───── Material for this task ─────
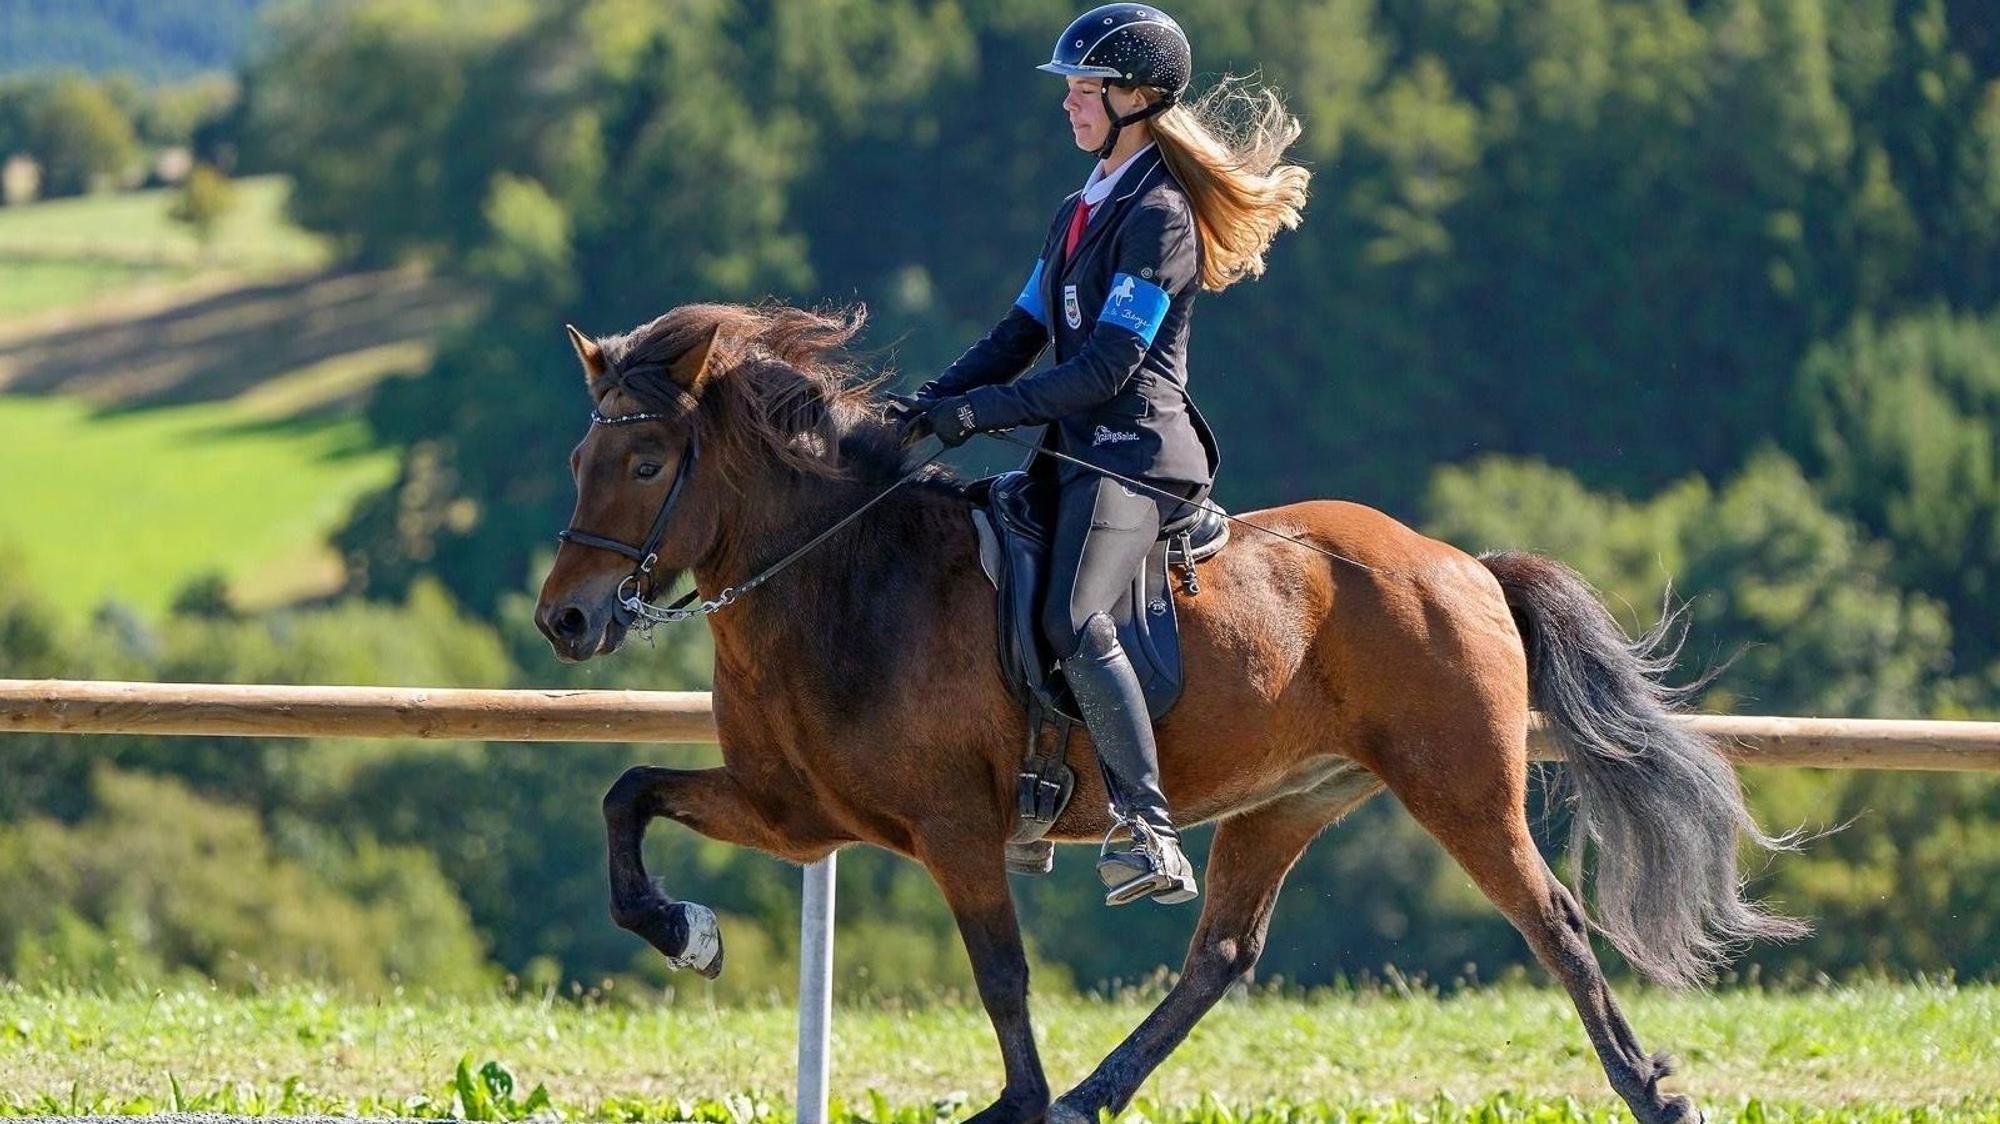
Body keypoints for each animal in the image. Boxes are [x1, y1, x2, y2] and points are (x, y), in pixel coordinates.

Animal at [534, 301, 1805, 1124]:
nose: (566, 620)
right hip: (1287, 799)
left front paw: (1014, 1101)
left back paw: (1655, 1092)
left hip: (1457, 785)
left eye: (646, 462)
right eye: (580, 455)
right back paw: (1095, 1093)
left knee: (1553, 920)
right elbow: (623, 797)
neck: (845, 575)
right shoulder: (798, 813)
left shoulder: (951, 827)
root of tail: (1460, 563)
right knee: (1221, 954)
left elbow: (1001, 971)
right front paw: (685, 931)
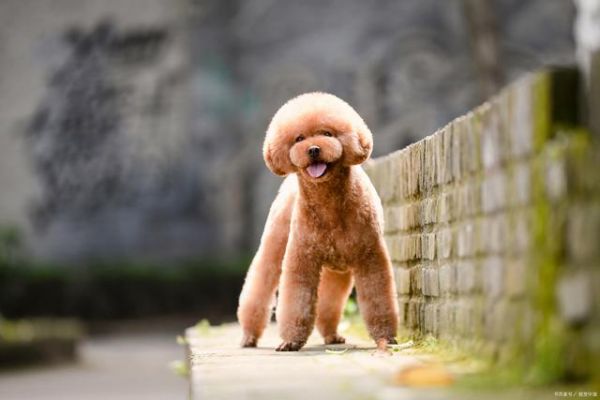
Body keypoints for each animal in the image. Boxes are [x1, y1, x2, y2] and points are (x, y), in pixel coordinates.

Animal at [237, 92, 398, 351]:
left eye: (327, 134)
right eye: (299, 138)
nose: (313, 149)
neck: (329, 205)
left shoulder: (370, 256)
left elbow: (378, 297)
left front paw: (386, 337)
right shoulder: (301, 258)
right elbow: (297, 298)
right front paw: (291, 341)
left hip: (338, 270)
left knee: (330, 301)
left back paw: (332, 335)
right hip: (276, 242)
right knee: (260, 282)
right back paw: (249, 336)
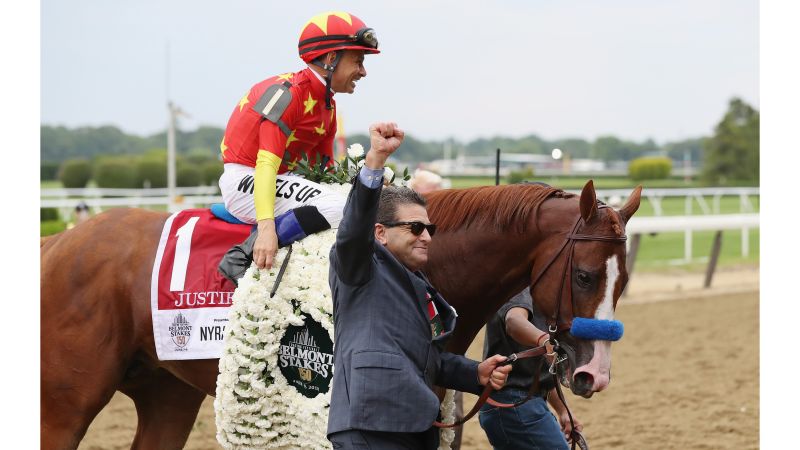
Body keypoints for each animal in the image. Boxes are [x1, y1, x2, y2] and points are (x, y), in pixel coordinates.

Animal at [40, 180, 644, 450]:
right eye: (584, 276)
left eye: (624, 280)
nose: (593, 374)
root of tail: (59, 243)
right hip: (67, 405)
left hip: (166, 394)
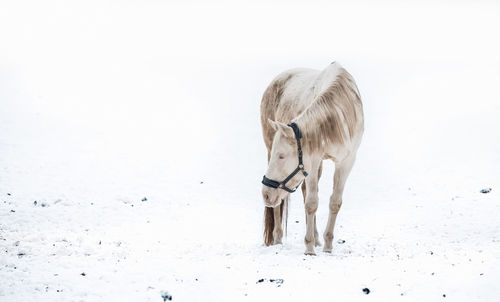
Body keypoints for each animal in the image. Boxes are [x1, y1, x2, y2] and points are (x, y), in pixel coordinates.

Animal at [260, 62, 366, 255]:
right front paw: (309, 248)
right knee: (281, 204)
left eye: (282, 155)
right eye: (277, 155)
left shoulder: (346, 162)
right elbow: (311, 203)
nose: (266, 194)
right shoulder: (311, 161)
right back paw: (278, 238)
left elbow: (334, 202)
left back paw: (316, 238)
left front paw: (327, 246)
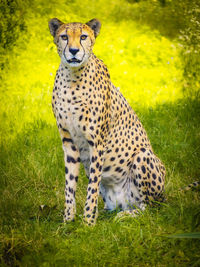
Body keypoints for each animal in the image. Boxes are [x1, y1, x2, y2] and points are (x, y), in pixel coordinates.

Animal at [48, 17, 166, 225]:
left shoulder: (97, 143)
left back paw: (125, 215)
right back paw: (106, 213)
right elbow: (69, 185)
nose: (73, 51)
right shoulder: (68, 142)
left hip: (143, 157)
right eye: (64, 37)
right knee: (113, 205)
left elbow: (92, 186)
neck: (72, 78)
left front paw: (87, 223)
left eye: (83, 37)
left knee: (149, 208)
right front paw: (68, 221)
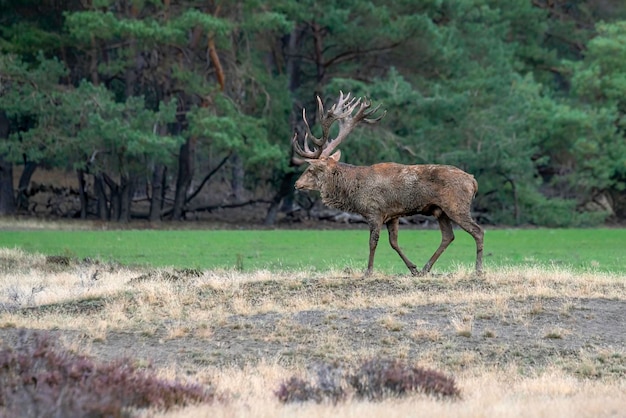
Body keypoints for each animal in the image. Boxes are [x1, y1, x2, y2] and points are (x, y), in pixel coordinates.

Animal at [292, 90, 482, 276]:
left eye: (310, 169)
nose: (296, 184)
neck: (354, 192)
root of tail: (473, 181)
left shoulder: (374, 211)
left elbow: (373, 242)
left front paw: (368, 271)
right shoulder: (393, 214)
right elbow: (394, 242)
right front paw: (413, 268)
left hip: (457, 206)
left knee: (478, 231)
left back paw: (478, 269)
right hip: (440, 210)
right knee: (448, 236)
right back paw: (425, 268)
─────
| Problem to work on |
Exclude every picture and copy the remaining data exactly.

| Exercise solution |
Body keypoints for each animal in the image. Boxes are [x1, y1, x2, y2] and points are (x, y), in pixel coordinates.

Animal at [534, 301, 1805, 1124]:
nose: (566, 620)
right hip: (1287, 799)
left front paw: (1014, 1101)
left back paw: (1655, 1092)
left hip: (1457, 785)
left eye: (646, 462)
right eye: (580, 455)
right back paw: (1095, 1093)
left knee: (1553, 920)
right elbow: (623, 797)
neck: (845, 575)
right shoulder: (798, 813)
left shoulder: (951, 827)
root of tail: (1460, 563)
right knee: (1221, 954)
left elbow: (1001, 971)
right front paw: (685, 931)
Body keypoints for each animal in the image. Boxes are [x1, y1, x2, y2] and points are (x, y), in pixel coordinates.

Animal at [237, 92, 398, 351]:
left eye: (327, 134)
right eye: (299, 138)
nose: (313, 149)
neck: (329, 205)
left shoulder: (370, 256)
left elbow: (378, 297)
left front paw: (386, 337)
right shoulder: (301, 258)
right elbow: (297, 298)
right front paw: (291, 341)
left hip: (338, 270)
left knee: (330, 301)
left back paw: (332, 335)
right hip: (276, 242)
right knee: (260, 282)
right back paw: (249, 336)
Body keypoints for each animal in the image. Boxes are [x1, y1, x2, y2] and points are (x, y), in pixel coordinates.

Animal at [40, 180, 644, 450]:
right eye: (584, 276)
left eye: (624, 280)
nose: (593, 374)
root of tail: (59, 243)
right hip: (67, 405)
left hip: (166, 394)
Body keypoints for each animal in the image. Boxes are [x1, y1, x2, y2] and points are (x, y), in pixel coordinates.

Animal at [260, 62, 366, 255]:
right front paw: (309, 248)
right knee: (281, 204)
left eye: (282, 155)
right eye: (277, 155)
left shoulder: (346, 162)
right elbow: (311, 203)
nose: (266, 194)
right shoulder: (311, 161)
right back paw: (278, 238)
left elbow: (334, 202)
left back paw: (316, 238)
left front paw: (327, 246)
Body keypoints for each animal in the image. Boxes are [x1, y1, x2, y2] and points are (x, y), in pixel coordinates.

Animal at [48, 17, 166, 225]:
left shoulder: (97, 143)
left back paw: (125, 215)
right back paw: (106, 213)
right elbow: (69, 185)
nose: (73, 51)
right shoulder: (68, 142)
left hip: (143, 157)
right eye: (64, 37)
right knee: (113, 205)
left elbow: (92, 186)
neck: (72, 78)
left front paw: (87, 223)
left eye: (83, 37)
left knee: (149, 208)
right front paw: (68, 221)
Body keypoints for each animal in the image. Boxes are [x1, y1, x2, y2] and points are (x, y), in pixel coordinates.

Animal at [292, 90, 482, 276]:
left eye: (310, 169)
nose: (296, 184)
neck: (354, 192)
root of tail: (473, 181)
left shoulder: (374, 211)
left elbow: (373, 242)
left front paw: (368, 271)
right shoulder: (393, 214)
right elbow: (394, 242)
right front paw: (413, 268)
left hip: (457, 206)
left knee: (478, 231)
left back paw: (478, 269)
right hip: (440, 210)
right knee: (448, 236)
right back paw: (425, 268)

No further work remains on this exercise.